EXERCISE — Every line below that contains the word "Halo" must be copied.

**** SOURCE MATERIAL

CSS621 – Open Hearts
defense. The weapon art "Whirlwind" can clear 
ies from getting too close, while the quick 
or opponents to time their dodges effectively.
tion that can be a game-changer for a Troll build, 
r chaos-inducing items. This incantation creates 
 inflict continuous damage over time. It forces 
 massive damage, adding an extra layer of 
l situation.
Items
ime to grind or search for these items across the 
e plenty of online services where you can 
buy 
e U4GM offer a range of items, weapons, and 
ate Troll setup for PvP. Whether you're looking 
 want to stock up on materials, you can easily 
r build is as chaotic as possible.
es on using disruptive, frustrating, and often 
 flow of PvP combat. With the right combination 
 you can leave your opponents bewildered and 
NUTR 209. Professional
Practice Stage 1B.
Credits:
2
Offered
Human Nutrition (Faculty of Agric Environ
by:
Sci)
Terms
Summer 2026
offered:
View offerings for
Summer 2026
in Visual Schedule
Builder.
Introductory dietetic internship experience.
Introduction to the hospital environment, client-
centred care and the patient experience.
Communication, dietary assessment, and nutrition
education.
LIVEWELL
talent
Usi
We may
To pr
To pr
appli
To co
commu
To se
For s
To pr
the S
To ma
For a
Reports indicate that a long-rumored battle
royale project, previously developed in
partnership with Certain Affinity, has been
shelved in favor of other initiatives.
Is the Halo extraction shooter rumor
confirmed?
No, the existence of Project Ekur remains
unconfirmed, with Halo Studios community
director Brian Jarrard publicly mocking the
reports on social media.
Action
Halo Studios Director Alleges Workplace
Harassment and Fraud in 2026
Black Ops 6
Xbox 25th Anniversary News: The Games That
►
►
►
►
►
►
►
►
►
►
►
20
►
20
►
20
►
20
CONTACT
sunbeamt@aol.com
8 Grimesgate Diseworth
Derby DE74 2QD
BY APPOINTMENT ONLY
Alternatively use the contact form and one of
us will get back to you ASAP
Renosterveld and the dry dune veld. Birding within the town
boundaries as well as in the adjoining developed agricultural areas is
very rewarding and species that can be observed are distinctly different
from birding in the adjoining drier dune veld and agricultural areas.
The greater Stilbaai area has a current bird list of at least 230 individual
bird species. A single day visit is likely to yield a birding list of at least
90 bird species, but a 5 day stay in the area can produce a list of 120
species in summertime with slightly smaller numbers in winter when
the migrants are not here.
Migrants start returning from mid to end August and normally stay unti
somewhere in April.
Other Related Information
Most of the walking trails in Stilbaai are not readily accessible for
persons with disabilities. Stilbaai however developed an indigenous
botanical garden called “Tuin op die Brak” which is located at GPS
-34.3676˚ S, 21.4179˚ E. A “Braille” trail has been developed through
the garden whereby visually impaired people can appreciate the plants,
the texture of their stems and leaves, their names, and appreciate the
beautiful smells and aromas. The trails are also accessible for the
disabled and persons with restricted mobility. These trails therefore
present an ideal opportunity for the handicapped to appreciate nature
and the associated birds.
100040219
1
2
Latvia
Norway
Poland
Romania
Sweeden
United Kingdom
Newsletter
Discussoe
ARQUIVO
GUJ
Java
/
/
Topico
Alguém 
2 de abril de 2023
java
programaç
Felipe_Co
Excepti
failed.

********

PROBLEM SOLUTION —
Is the Halo extraction shooter rumor
unconfirmed, with Halo Studios community
Halo Studios Director Alleges Workplace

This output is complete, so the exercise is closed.